Testing the Critical-Only Approach

You need to verify both that on-call is triggered with the right parameters and that it doesn't trigger by default:

  1. Test Default Behavior (Should NOT Trigger On-Call):

    # Send a critical alert WITHOUT oncall_enable parameter - should NOT trigger on-call
    curl -X POST "http://versus-service:3000/api/incidents" \
      -H "Content-Type: application/json" \
      -d '{
        "Logs": "[CRITICAL] This is a critical alert that should not trigger on-call",
        "ServiceName": "test-service",
        "Severity": "critical"
      }'
    

    Verify that:

    • The alert appears in your notification channels (Slack, etc.)
    • No AWS Incident Manager incident is created
    • No on-call team is notified
  2. Test Explicit On-Call Activation:

    # Send a critical alert WITH oncall_enable=true - should trigger on-call after wait period
    curl -X POST "http://versus-service:3000/api/incidents?oncall_enable=true" \
      -H "Content-Type: application/json" \
      -d '{
        "Logs": "[CRITICAL] This is a critical alert that SHOULD trigger on-call",
        "ServiceName": "test-service",
        "Severity": "critical"
      }'
    

    Verify that:

    • The alert appears in your notification channels with an acknowledgment button
    • If not acknowledged within the wait period, an AWS Incident Manager incident is created
    • The appropriate on-call team is notified
  3. Test Immediate On-Call Activation:

    # Send a critical alert with immediate on-call activation
    curl -X POST "http://versus-service:3000/api/incidents?oncall_enable=true&oncall_wait_minutes=0" \
      -H "Content-Type: application/json" \
      -d '{
        "Logs": "[CRITICAL] This is a critical alert that should trigger on-call IMMEDIATELY",
        "ServiceName": "test-service",
        "Severity": "critical"

* [PROMPT A]:
State whether each of the following statements agrees with the on-call testing guide, giving yes or no for each along with the deciding words of the guide quoted exactly. (i) A critical alert sent without the oncall_enable parameter should not trigger on-call. (ii) In the explicit activation test, an AWS Incident Manager incident is created at once, whether or not the alert is acknowledged. (iii) The immediate activation test sets oncall_wait_minutes to 0.
* [PROMPT B]:
Update the on-call testing guide by writing out the part that opens with the words containing "# Send a critical alert WITHOUT" and closes with "channels (Slack, etc.)", putting "checkout-service" everywhere "test-service" appears.
* [PROMPT C]:
Take the on-call testing guide further, continuing from the point where it stops.

* [EXTRACTED MATERIAL]:
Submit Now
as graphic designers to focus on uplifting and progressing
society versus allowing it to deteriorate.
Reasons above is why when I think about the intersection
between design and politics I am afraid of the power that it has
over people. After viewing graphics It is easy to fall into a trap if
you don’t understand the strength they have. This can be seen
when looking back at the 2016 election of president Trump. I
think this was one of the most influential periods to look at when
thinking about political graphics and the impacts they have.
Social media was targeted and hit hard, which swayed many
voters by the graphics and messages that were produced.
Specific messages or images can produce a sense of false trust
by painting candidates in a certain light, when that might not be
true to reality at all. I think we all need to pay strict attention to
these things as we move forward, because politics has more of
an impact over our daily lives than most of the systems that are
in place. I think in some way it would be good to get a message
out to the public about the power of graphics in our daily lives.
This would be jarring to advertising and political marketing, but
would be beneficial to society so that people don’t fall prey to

* [OUTPUT A]:
(i) Yes: "Send a critical alert WITHOUT oncall_enable parameter - should NOT trigger on-call"
(ii) No: "If not acknowledged within the wait period, an AWS Incident Manager incident is created"
(iii) Yes: "oncall_enable=true&oncall_wait_minutes=0"

* [OUTPUT B]:
# Send a critical alert WITHOUT oncall_enable parameter - should NOT trigger on-call
    curl -X POST "http://versus-service:3000/api/incidents" \
      -H "Content-Type: application/json" \
      -d '{
        "Logs": "[CRITICAL] This is a critical alert that should not trigger on-call",
        "ServiceName": "checkout-service",
        "Severity": "critical"
      }'
    

    Verify that:

    • The alert appears in your notification channels (Slack, etc.)

* [OUTPUT C]:
      }'
    

    Verify that:

    • An AWS Incident Manager incident is created immediately
    • The on-call team is notified without waiting for acknowledgment
  4. Test Response Plan Override:

    # Use a specific response plan
    curl -X POST "http://versus-service:3000/api/incidents?oncall_enable=true&awsim_other_response_plan=platform" \
      -H "Content-Type: application/json" \
      -d '{
        "Logs": "[CRITICAL] Platform issue requiring specific team",
        "ServiceName": "platform-service",
        "Severity": "critical"
      }'
    

    Verify that:

    • The correct response plan is used (check in AWS Incident Manager)
    • The appropriate platform team is engaged

Conclusion

By implementing this advanced on-call management system with AWS Incident Manager and Versus Incident, you've created a advanced incident response workflow that:

  • Automatically rotates on-call responsibilities among team members
  • Only triggers on-call for critical alerts with explicit activation, preventing alert fatigue
  • Routes incidents to the appropriate teams based on service and time
  • Escalates critical incidents according to well-defined patterns
  • Facilitates real-time collaboration during incidents
  • Provides analytics for continuous improvement

This system ensures that critical incidents receive appropriate attention without unnecessary escalation for routine issues. For non-critical alerts, they're still visible in notification channels, but don't trigger the on-call escalation process.

Regularly review and refine your configurations as your organization and systems evolve. Solicit feedback from on-call engineers to identify pain points and improvement opportunities. Consider gathering metrics on the effectiveness of your approach, adjusting severity thresholds and query parameters as needed.

If you encounter any challenges or have questions about advanced configurations, refer to the AWS Incident Manager documentation or reach out to the Versus Incident community for support.